During the presidential campaign, Trump zeroed in on Buttigieg, comparing him to Alfred E. Neuman of Mad magazine.

That quip went nowhere after Buttigieg said that he did not know who Alfred E. Neuman was.

Now there is talk that he might run for president if Biden does not seek a second term. As of yet, there is no talk of Harris.

House minority leader Kevin McCarthy took the opportunity of something Congress calls “the magic minute” to, in effect, filibuster for 8½ hours, delaying Biden’s Build Back Better programme coming to a vote. In doing so, he surpassed Nancy Pelosi’s previous record for the longest speech. The whole point.

He ought to try it standing in heels. As house speaker Pelosi did.

While the president was backslapping in the dugout during the congressional ball game, Pelosi was on the phone to Joe Manchin, persuading him not to scuttle the bill when it reached the Senate.

Under the constitution, Kamala Harris is No.2 and Nancy Pelosi is No.3 behind Biden. While he was under general anaesthesia for 85 minutes recently, Kamala Harris was the first woman and first person of colour to be acting president of the United States.

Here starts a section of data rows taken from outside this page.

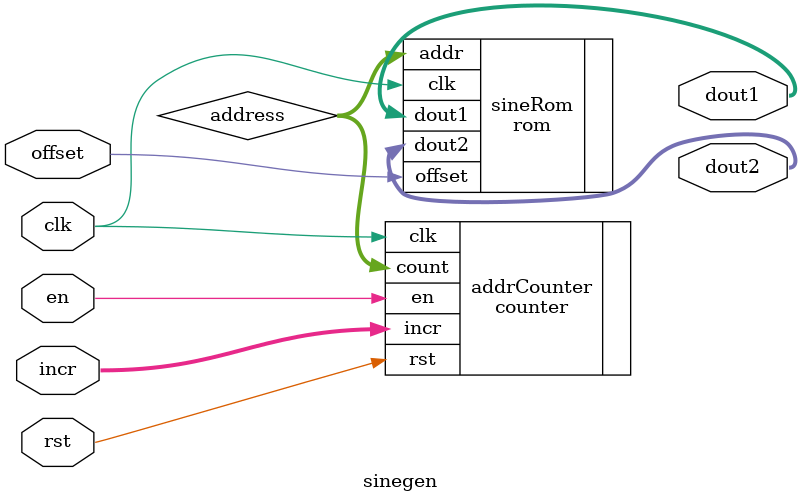
<source format=sv>
module sinegen #(
    parameter A_WIDTH=8,
              D_WIDTH=8
)(
    input logic clk,
    input logic rst,
    input logic en,
    input logic [D_WIDTH-1:0] incr,
    output logic [D_WIDTH-1:0] dout1,
    output logic [D_WIDTH-1:0] dout2,
    input logic offset
);

logic [A_WIDTH-1:0] address;

counter addrCounter (
    .clk (clk),
    .rst (rst),
    .en (en),
    .incr (incr),
    .count (address)
);

rom sineRom (
    .clk (clk),
    .addr (address),
    .offset (offset),
    .dout1 (dout1),
    .dout2 (dout2)
);

endmodule

</source>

To all those who think that Joe Biden is a doddering old fool who can’t find his way out of a closet, he has played a blinder with those two women as his partners.

They have both survived the cauldron that is Californian politics. One example: Harris, took on the odious “gay panic defence” in the murder of a transgender teen, and got convictions. Pelosi, who has said that her seat is so safe that the constituents would vote for a glass of water with a “D” on it, uses that position to advocate for the causes of the late congressman and activist John Lewis and many others.

Kamala Harris has to fight the entrenched sexism and racism not only of Washington, but also of the nation. She will also have to bring around, as a demographic, African American men. The big secret that the Black Lives Matter movement clouds is that African American males largely lean towards the Republicans. Trump got an endorsement from rapper Lil Wayne in 2019. And who can forget that meeting between him and Kanye West (as he was then known)?

It is key to understanding what this demographic feels about Harris.

The president’s party often loses the House at the midterms because that election is largely a referendum on the president’s time in office.

Obama lost more than 60 seats in the House, what he called “a shellacking”. But he won re-election. The Republicans did very well at the presidential election, but Trump lost them the White House.

Pelosi and Manchin share a love of their Italian heritage and a keen interest in the welfare of West Virginia coal miners. Pelosi is also friends with senator Kyrsten Sinema. But vice-president Harris is a new proposition.

Never forget: Joe Biden, no matter what he seems to be on the surface, is a ruthless, seasoned insider. In picking Kamala Devi Harris as his running mate, he knew exactly what he was doing.